From Improvisation in the Urban Realm to Glacier Sound Poetry

How do art and sound enter into dialogue with each other in the public realm? As part of KlangBildKlang, the three-day spring school “Sonic Dialogues: Intersections of Art and Sound in Public Spaces” offered a forum for early-stage researchers to explore precisely this question. Conceived by the Office of Research Support as an international forum for doctoral students and other early-stage researchers in the humanities and artistic research, Sonic Dialogues saw participants present and discuss their research in an interdisciplinary setting.

mdw doctoral student Ivar Roban Križić provides insights into his artistic research on the topic of improvisation in the public space © Stephan Polzer

The 20 participants brought together a wide range of topics that also entered into dialogue with each other in content-related panels—such as on activism, memory work, improvisation, and digitality. Andrea Glauser, Scott Edwards, Sarah Chaker, Javier Silvestrini, Thomas Grill, and Isabel Frey from the mdw as well as Eva Hallama from the Phonogrammarchiv of the Austrian Academy of Sciences contributed critical feedback as experts. The artist and scientist Åsa Helena Stjerna not only enriched the discussions during the workshop but also spoke in her keynote lecture “Sonic Entanglements” about her own artistic practice and its challenges, like in her research with scientists working in the Arctic whose data she transforms into audio-visual installations.

© Stephan Polzer

Visits to the ArtSocialSpace Brunnenpassage at the Yppenmarkt, the Tonspur Passage at the Museumsquartier, and the outreach program of Belvedere21 also gave participants insights into practical examples of artistic audiovisual projects in Vienna’s public space. Alongside the central research question, this spring school was concerned particularly with coming together in order to open up a forum for exchange, inspiration, and networking—especially for PhD students, who often find themselves engaged in what is a somewhat lonely writing process.

“It was perhaps due to the excitement of this being my first experience as a PhD student at a spring school that I found “Sonic Dialogues” to be an amazing three-day workshop. As the title suggests, Vienna and the mdw most certainly are spaces for sonic dialogues. Despite being so quiet (at least to an Italian’s ears), they’re filled with sounds and music in terms of their history and their locations—be it in the streets, in concert halls, or in university spaces. What I appreciated most was the absence of hierarchies during the presentations. Discussions flowed freely despite how each panel had its own respondents, allowing all participants to intervene on an equal level with each other. I had great exchanges with young scholars and professors from around the world, and I’m very glad to now have the opportunity to stay in touch with them. I’m also grateful for having been able to visit such inspiring, intermedial sound art spaces such as the Tonspur Passage at the Museumsquartier.”

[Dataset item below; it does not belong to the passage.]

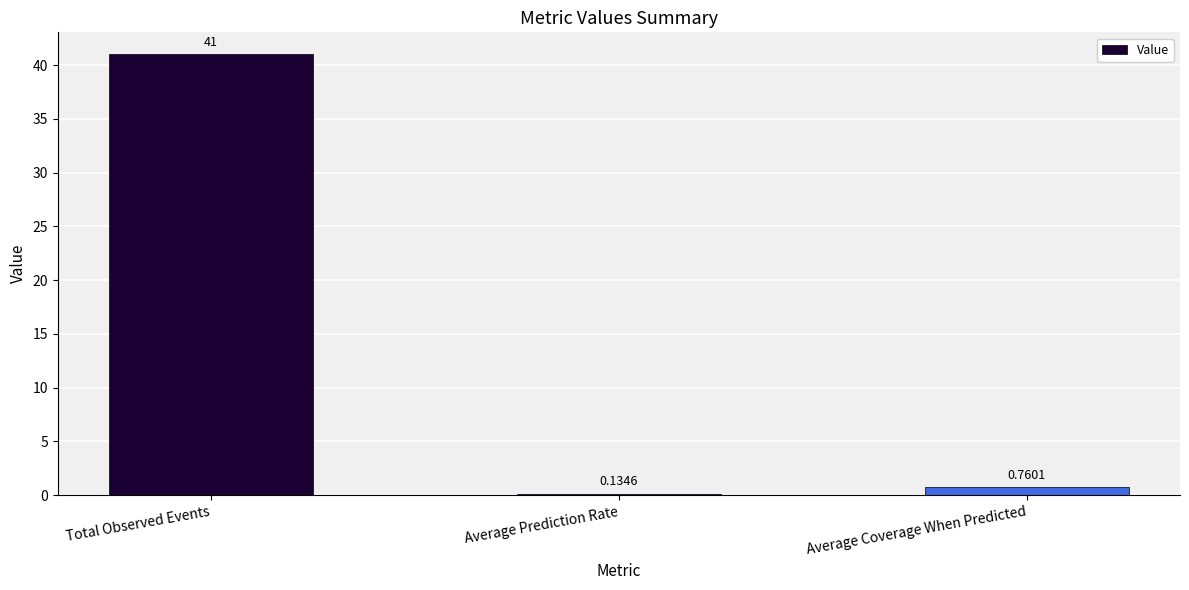

Does the chart contain any negative values?

No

Francesco Rossetti, University of Milan

“As a PhD student, I’ve spent an incredible amount of time with myself and with books, encountering locuses of identity and knowledge that I’d never have encountered otherwise. My research and practice focus on the materialities of art workshops and how, through them, it is possible to understand and communicate selfhood, otherness, critical theory, and storytelling. Although it’s incredibly fascinating to grow with the electrons of Karen Barad, the tables of Sara Ahmed, and the mushrooms of Anna Lowenhaupt Tsing, it’s also a solitary path—one that I share with very specific human beings here in Tokyo. My participation in the spring school was one of those precious moments where I’ve felt like part of a community. Viewed transnationally, many of us read the same books, talk about intersecting passions, and advocate for the arts in the social realm. We do all this while being radically different from each other—coming from different sides of the world, different arts, epistemologies, and points of view. In a summery Viennese ecoqueer artscape, it felt to me like all of the solitude culminates in this sort of joyful hyper-encounter, in encounters with cinematic socialist guitars, hacking percussions, dancing activisms, and glacier sound poetries.”